Seneca Falls Convention


The student will examine primary sources about the Seneca Falls Convention in 1848 to understand why a women’s rights movement was necessary to gain greater rights for women.


15 minutes (Extend the lesson to 45 minutes by having students create a skit on the proceedings of the Convention. Assign roles to students by having them play the part of convention participants, journalists, and those opposed to the convention.)


Students will understand the Seneca Falls Convention in 1848 and why the women's rights movement was necessary. 


For gifted/honors students or if class time is limited, have the students research the background information ahead of time (previous class period) and bring their research to class. You can also print out the websites and distribute to the collaborative groups (see below).

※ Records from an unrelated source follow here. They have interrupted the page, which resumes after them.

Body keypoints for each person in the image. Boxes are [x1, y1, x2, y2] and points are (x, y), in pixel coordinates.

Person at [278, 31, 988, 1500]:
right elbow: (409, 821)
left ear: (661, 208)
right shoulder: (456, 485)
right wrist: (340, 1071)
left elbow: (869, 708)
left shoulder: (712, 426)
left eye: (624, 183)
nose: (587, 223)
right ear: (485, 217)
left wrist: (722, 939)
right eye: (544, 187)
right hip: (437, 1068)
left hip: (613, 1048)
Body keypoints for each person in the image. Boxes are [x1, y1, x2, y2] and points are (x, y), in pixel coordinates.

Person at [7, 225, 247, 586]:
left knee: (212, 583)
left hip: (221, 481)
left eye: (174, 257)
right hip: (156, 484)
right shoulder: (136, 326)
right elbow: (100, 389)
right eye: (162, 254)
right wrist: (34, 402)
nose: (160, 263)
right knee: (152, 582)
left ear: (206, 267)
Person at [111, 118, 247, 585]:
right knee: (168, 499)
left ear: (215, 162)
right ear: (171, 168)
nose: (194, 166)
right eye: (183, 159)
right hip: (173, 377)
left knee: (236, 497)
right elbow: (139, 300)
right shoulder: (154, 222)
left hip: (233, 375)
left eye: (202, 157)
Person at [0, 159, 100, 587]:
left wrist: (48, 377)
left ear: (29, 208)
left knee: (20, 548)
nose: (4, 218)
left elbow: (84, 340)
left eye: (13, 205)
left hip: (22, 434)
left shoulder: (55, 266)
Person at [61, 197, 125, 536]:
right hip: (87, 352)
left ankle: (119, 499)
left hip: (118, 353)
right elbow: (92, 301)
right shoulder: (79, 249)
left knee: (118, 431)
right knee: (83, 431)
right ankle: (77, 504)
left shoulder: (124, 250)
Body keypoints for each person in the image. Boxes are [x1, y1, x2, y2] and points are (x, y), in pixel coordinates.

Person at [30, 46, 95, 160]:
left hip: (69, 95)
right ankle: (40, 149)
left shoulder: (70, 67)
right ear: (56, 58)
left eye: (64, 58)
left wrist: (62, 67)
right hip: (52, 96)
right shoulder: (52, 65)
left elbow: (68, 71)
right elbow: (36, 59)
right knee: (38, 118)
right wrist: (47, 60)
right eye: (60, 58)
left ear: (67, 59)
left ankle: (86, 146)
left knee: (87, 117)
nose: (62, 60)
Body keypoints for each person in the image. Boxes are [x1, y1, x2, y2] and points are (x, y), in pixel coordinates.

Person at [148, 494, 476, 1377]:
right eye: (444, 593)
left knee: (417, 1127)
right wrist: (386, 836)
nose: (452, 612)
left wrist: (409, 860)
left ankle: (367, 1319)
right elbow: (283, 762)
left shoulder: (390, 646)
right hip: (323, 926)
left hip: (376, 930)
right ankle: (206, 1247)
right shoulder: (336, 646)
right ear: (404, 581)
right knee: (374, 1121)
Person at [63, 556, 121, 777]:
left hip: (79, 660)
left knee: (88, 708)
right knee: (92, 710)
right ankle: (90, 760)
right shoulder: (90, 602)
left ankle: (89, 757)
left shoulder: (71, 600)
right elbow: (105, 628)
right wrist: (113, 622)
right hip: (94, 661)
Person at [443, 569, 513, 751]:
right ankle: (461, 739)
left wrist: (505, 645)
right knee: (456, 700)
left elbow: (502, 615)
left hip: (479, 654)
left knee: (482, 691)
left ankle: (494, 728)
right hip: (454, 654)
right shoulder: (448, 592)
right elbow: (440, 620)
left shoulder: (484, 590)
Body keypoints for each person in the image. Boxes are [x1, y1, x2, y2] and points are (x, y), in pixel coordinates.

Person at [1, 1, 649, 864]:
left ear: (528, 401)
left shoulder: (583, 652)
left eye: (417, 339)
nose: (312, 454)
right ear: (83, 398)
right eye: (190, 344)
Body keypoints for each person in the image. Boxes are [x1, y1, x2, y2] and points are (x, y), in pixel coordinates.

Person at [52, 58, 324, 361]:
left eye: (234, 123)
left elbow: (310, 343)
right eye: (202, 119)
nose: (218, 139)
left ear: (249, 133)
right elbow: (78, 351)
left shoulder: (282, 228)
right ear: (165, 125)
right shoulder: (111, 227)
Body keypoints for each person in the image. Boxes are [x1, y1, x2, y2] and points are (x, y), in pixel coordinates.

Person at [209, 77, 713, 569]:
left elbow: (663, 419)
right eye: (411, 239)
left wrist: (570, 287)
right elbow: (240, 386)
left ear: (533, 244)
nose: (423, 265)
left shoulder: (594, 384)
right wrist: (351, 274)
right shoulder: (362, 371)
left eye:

  1. Starter/Hook: On the board, write “Reasons Why Children Should or Should Not Be Allowed to Vote” to initiate a discussion. Have students give their own opinions about why children (18 and under) should or should not be allowed to have a voice in picking their government. After the discussion, explain to students that the same reasons they listed for youth voting were used regarding whether women should vote.
  2. Direct Instruction:
    1. Provide background on women’s place in 19th century American society to the class. Explain to them that:
      1. Women were limited in freedoms and rights in the 19th century
      2. A women’s movement was necessary to gain greater rights and suffrage
      3. Men and women reformers both took part in the Seneca Falls Convention
      4. Opinions regarding women’s rights differed in the 19th century
    2. Use the NWHM’s “Crusade for the Vote” to provide background information:
  3. Guided Practice:
    1. Divide students into groups of six and assign a primary source (see below).
    2. Tell each group to Observe, Reflect, and Question using the ORQ Tool from the Library of Congress. Each group will examine a specific source for evidence related to the central question: Why was a women’s rights movement necessary?
    3. Explain to students that some of the sources reflect positively on the convention and others are opposed to the convention.
    4. Once each group has examined the sources, write on the board Observe, Reflect, and Question. Have students send a representative from each group to record their observations, reflections, and questions. Discuss as a class.
Assessment / Homework

Students will research one of the participants of the Seneca Falls Convention and create and short presentation to show the class during the next class period.


UCLA Social Studies Standard 1C: Specify the issues raised by various women and how mainstream Progressives responded to them. [Consider multiple perspectives]

UCLA Social Studies Standards Available Here

Common Core Alignment:


Cite specific textual evidence to support analysis of primary and secondary sources, attending to such features as the date and origin of the information.

Cite specific textual evidence to support analysis of primary and secondary sources, connecting insights gained from specific details to an understanding of the text as a whole.